Muchos adúlteros creen que están enamorados, cuando en verdad están obsesionados. Todos pasamos por algún tipo de obsesión de vez en cuando. En la adolescencia, nos obsesionamos con un ídolo de rock o un actor famoso e inalcanzable. Luego crecemos y nos obsesionamos con el vecino de la lado o con la atractiva compañera de trabajo. Es fácil obsesionarse: ves a alguien hermoso, o con algo especial ( buen trasero, lindos ojos) e imaginas el resto a tu gusto: sí, es el amor de tu vida. Lástima que cuando le conozcas en persona verás cuánto mejor era verle de lejos, como a Rock Hudson o a Liv Tyler.

Lo más fácil es creernos estos mitos, para encontrarnos rápidamente con una familia destruida, un divorcio a cuestas y los reclamos de un/a amante en quien no podemos dejar de pensar...porque no cesa de quejarse.
Resistir la tentación de ser infiel es posible. Y es lo mejor que podemos hacer. Ya te lo advertimos: el romance solo dura mientras es algo prohibido. En cuanto lo legalices, perderá fuerzas, como sucede siempre con todo lo legalizado.
No significa que debas perder las fantasías sexuales con otras personas. Es un enorme aliciente para ir al trabajo eso de ir a encontrarte con alguien que te comerías a besos ya mismo, si la cordura no te frenara de hacerlo. La doble vida es agotadora y muy cara.

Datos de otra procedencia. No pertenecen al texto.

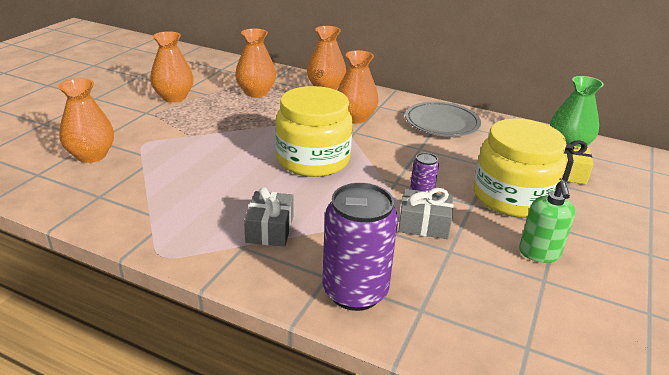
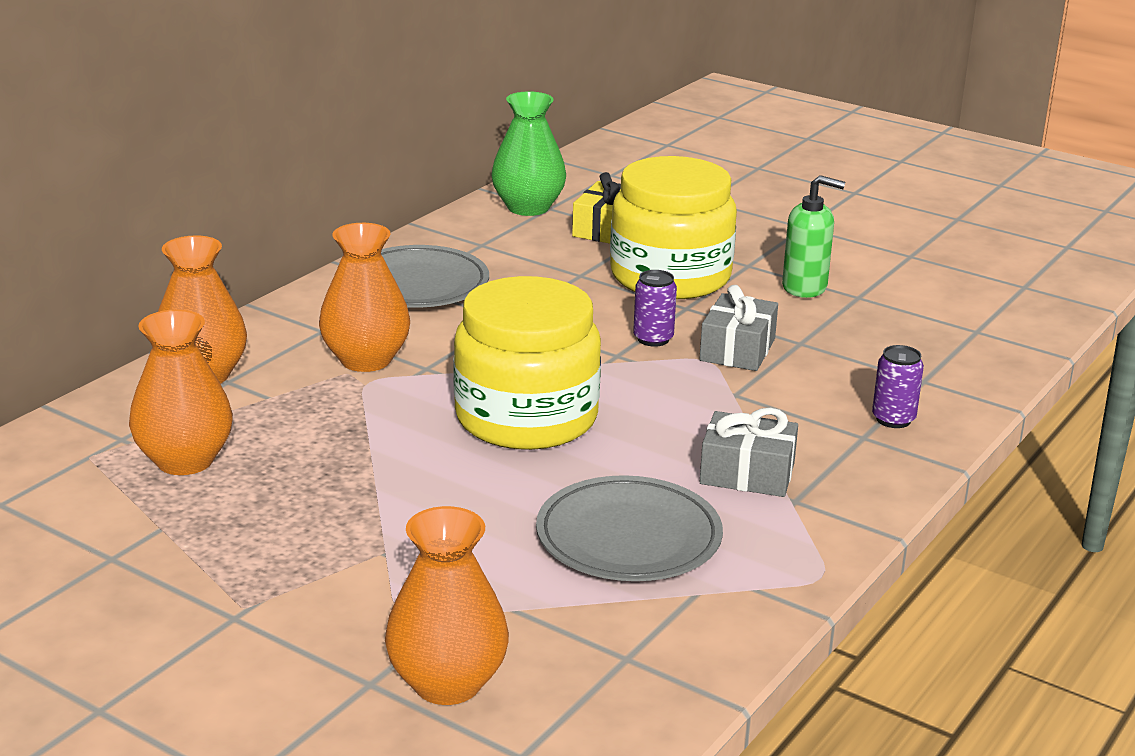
camera: 80 degrees left, 5 degrees down
(174, 97) = (158, 576): orange vase -> none
(201, 193) = (628, 537): none -> grey plate
(355, 291) = (893, 419): purple can -> purple can, size x0.47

Lo que está comprobado es que coquetear con alguien nuevo lleva tanto tiempo y energías que lo más sensato sería aplicar ese esfuerzo para llevarnos mejor en casa con nuestro cónyuge. Si gastáramos la mitad de la el esfuerzo que empleamos en buscar nuevas aventuras amorosas, en hacer que nuestro matrimonio fuera más excitante, toda nuestra vida sería mucho más feliz.
La fidelidad tal vez no sea tan divertida. Pero es mucho más relajada y menos complicada que la infidelidad.